CVSS does not support chains. Conventional approaches:

  • Score independently, then describe the chain in the attack narrative noting impact exceeds the sum of parts
  • Score the highest-impact finding at the chain's overall impact — most common; note that the score reflects the chained scenario
  • Document the chain as a "scenario cluster" with its own qualitative severity — most useful for red-team deliverables

Severity inflation & deflation

Inflation Testers or scanner vendors inflate severity to make findings — or the engagement — look more impactful. A High labeled Critical erodes client trust when discovered.
Deflation by the client "That's only Medium because we have a compensating control." Sometimes legitimate; sometimes avoidance. The tester's role: articulate what compensates and how reliably — not let it silently vanish.
Defensible habit Pick the score you would defend in front of an independent reviewer, with the reasoning written down. If you cannot write the justification, reconsider the score.
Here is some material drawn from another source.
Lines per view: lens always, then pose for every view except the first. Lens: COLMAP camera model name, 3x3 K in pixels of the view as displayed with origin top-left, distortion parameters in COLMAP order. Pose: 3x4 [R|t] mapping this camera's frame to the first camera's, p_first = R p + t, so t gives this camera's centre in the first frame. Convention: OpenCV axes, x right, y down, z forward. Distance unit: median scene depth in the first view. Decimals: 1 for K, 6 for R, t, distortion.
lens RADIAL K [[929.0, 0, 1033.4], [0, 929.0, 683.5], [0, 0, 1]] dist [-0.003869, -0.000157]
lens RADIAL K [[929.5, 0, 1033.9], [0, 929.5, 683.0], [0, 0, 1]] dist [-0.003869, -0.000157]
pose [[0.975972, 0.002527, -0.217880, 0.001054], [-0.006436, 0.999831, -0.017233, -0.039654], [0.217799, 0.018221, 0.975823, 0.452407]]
Check — score this finding

Exercise

Score with CVSS v3.1 and defend each metric: unauthenticated SQL injection on a public-facing customer portal, yielding read access to a database containing personal data.

Reveal answer

Reasonable vector: CVSS:3.1/AV:N/AC:L/PR:N/UI:N/S:U/C:H/I:N/A:N7.5 High. AV:N — endpoint internet-facing. AC:L — no special conditions. PR:N — unauthenticated. UI:N — no user action needed. S:U — impact stays in the application. C:H — full database read. I:N — read-only. A:N — no availability impact. Score rises if integrity or availability also affected, or if Scope is Changed (e.g., read crosses tenant boundary). Justify each setting explicitly in the report.

What you take home

  • Severity, risk, and priority are distinct — CVSS produces severity; risk and priority require additional context.
  • CVSS Base is one input, not the answer — Base-only scoring is the dominant cause of mis-prioritization.
  • Document the vector, not just the score — the vector lets anyone reproduce the reasoning.
  • Supplement with KEV and EPSS — active exploitation and likelihood signals change urgency dramatically.
  • Adjust for environment — articulate local context even in prose, not only in formal Environmental scores.
  • Match framework to finding type — OWASP for web-app and design findings; BSI bands for regulated contexts; qualitative for process flaws.
  • Defensible scoring = score + vector + written justification for non-obvious metric choices.

Next: Topic 21 — Remediation & prioritization. Scored findings become action plans.

END · TOPIC 20

CVSS Base score is not risk

Combine it with context, KEV, EPSS, and asset criticality — then you have something actionable.